The pound fell 0.49 per cent against the dollar to 1.5526 on the news, sliding 0.24 per cent against the euro to 1.4273.
Rates at the Bank of England have been kept at 0.5 per cent since March 2009, and the monetary policy committee has been unanimous in voting to keep them there since December.
But rate-setter Ian McCafferty broke rank yesterday as the MPC voted eight to one not to raise interest rates.
McCafferty saw a risk of inflation over shooting the two per cent target in future, and argued that postponing the first hike might mean having to increase it more sharply later on.
There are hints that other members could soon follow suit, with some saying easier credit conditions, higher consumer confidence and strong pay growth creating a risk that inflation could overshoot the Bank’s forecast.
Recent falls in commodity prices mean the Bank currently expects lower inflation in the near-term than in its May last forecast, according to its August Inflation Report. But it still expects inflation to return to target in two years’ time, the same as its previous prediction.
In a mandatory letter to chancellor George Osborne, Bank governor Mark Carney said he expected near-zero inflation rates to continue for the next few months, but that they “are unlikely to endure beyond this year.”

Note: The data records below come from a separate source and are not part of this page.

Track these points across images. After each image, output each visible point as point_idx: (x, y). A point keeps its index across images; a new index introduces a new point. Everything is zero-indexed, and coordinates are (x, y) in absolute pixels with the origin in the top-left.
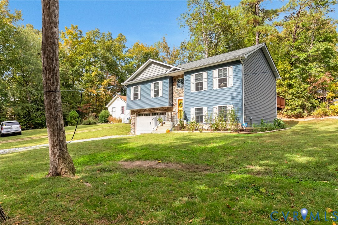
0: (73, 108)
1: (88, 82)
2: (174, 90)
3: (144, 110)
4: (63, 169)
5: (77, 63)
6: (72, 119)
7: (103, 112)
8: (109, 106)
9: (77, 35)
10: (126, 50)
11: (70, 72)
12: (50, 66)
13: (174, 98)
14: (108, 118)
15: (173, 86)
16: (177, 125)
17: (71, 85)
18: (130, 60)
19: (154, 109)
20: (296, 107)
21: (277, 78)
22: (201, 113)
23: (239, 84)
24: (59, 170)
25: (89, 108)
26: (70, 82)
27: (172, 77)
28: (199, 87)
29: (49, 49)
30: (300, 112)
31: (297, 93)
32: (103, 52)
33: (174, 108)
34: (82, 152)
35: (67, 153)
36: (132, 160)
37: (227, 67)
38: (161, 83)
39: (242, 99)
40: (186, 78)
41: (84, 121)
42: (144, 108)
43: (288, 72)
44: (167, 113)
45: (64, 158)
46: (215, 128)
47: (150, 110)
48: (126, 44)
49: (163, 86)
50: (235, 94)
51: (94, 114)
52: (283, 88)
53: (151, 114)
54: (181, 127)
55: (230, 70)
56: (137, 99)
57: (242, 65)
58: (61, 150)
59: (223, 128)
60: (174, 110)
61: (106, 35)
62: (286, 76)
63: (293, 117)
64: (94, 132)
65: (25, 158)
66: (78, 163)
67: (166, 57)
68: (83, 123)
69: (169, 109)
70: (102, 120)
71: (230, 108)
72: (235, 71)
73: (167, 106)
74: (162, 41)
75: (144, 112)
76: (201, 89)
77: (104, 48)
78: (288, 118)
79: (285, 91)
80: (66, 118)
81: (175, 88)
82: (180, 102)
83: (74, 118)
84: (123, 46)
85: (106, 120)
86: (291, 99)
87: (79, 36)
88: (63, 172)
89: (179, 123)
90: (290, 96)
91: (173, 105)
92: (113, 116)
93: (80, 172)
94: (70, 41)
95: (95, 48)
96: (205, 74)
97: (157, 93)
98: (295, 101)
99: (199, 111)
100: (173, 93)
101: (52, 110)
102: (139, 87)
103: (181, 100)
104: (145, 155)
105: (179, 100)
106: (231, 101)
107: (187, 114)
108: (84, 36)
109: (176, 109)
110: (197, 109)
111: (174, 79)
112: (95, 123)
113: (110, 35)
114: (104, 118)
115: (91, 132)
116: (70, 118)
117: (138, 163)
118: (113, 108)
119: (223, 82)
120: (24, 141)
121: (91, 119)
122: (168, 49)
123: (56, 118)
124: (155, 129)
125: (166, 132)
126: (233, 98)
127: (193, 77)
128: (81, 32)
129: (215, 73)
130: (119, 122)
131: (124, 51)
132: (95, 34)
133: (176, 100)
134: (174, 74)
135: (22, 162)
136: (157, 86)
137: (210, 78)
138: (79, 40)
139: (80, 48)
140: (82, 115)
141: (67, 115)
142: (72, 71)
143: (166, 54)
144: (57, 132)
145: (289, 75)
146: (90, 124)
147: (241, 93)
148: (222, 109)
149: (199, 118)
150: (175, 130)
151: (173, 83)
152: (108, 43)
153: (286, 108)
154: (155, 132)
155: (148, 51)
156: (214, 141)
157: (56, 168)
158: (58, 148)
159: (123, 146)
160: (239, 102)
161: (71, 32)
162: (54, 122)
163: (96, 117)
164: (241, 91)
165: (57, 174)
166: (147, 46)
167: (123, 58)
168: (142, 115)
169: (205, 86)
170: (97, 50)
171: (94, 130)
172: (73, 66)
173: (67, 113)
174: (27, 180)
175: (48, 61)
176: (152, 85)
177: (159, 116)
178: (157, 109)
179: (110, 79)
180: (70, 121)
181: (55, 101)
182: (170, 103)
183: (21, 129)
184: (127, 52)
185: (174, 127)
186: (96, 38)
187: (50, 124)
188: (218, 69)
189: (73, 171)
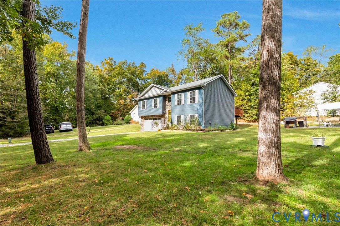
0: (108, 113)
1: (118, 96)
2: (166, 104)
3: (149, 116)
4: (84, 147)
5: (112, 83)
6: (107, 121)
7: (127, 116)
8: (131, 112)
9: (112, 64)
10: (145, 73)
11: (107, 89)
12: (79, 98)
13: (166, 109)
14: (130, 120)
15: (165, 101)
16: (165, 126)
17: (108, 97)
18: (148, 80)
19: (155, 116)
20: (253, 115)
21: (235, 96)
22: (180, 119)
23: (201, 101)
24: (82, 148)
25: (119, 114)
26: (107, 96)
27: (165, 96)
28: (179, 102)
29: (79, 90)
30: (255, 118)
31: (253, 106)
32: (129, 75)
33: (166, 115)
34: (100, 141)
35: (87, 140)
36: (123, 145)
37: (195, 91)
38: (158, 99)
39: (203, 111)
40: (172, 96)
41: (115, 122)
42: (149, 115)
43: (249, 91)
44: (162, 118)
45: (85, 142)
46: (186, 128)
47: (152, 116)
48: (146, 69)
49: (159, 101)
50: (199, 108)
51: (122, 118)
52: (245, 102)
53: (153, 119)
54: (167, 128)
55: (196, 92)
56: (144, 109)
57: (203, 89)
58: (83, 138)
59: (189, 129)
60: (166, 117)
61: (131, 64)
62: (247, 94)
63: (252, 122)
64: (117, 130)
65: (70, 143)
66: (95, 146)
67: (174, 78)
68: (114, 124)
69: (163, 116)
70: (126, 122)
71: (196, 116)
72: (199, 93)
73: (162, 114)
74: (171, 67)
75: (149, 117)
76: (181, 104)
77: (129, 73)
78: (248, 122)
79: (246, 104)
80: (103, 120)
81: (167, 102)
82: (169, 111)
83: (108, 120)
84: (143, 71)
85: (129, 122)
86: (249, 110)
87: (113, 64)
88: (84, 149)
89: (167, 125)
90: (249, 108)
91: (165, 113)
92: (134, 120)
93: (92, 150)
94: (108, 68)
95: (124, 73)
96: (183, 94)
97: (155, 106)
98: (253, 111)
99: (179, 117)
100: (165, 106)
101: (80, 119)
102: (146, 101)
103: (170, 110)
104: (131, 143)
105: (169, 110)
106: (196, 112)
107: (173, 119)
108: (117, 64)
109: (167, 116)
110: (178, 116)
111: (166, 97)
112: (122, 124)
113: (134, 63)
114: (128, 121)
115: (116, 130)
116: (105, 120)
117: (125, 146)
118: (134, 114)
119: (192, 100)
120: (73, 135)
121: (119, 121)
122: (175, 72)
123: (81, 123)
124: (152, 129)
125: (157, 131)
126: (197, 110)
127: (176, 96)
128: (115, 62)
129: (188, 94)
130: (137, 123)
131: (144, 74)
132: (124, 63)
133: (167, 110)
134: (166, 94)
135: (67, 145)
136: (156, 101)
137: (185, 97)
138: (114, 67)
139: (113, 73)
140: (114, 118)
141: (104, 118)
142: (108, 88)
143: (174, 76)
144: (82, 130)
145: (248, 93)
146: (118, 124)
147: (202, 107)
148: (192, 116)
149: (179, 122)
150: (163, 129)
151: (165, 99)
152: (133, 69)
153: (247, 115)
154: (152, 130)
155: (161, 74)
156: (176, 136)
157: (81, 147)
158: (82, 137)
159: (123, 138)
160: (201, 112)
161: (108, 62)
162: (80, 125)
163: (123, 119)
164: (202, 106)
165: (81, 150)
166: (160, 70)
167: (143, 79)
168: (147, 119)
169: (183, 102)
170: (125, 75)
171: (118, 129)
172: (109, 85)
173: (104, 117)
174: (67, 152)
175: (78, 96)
176: (153, 100)
177: (155, 121)
178: (156, 116)
179: (134, 93)
180: (106, 122)
181: (81, 115)
182: (163, 112)
183: (72, 128)
184: (146, 74)
185: (163, 127)
186: (125, 66)
187: (78, 126)
188: (190, 92)
189: (89, 149)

Most members of the committee wanted to wait and see how productivity, wage growth, and risks to the global economy evolved over the coming months. They were more cautious after the pound continued to strengthen and commodity prices dropped. A strong pound makes imports cheaper and weighs on inflation.
It was more upbeat on economic growth in Eurozone and US, but expressed concern over events in China which has slowed notably this year.
The outlook for the UK economy was also strong, with business investment and consumer spending forecast to grow more quickly than previously, offsetting chancellor George Osborne’s austerity measures.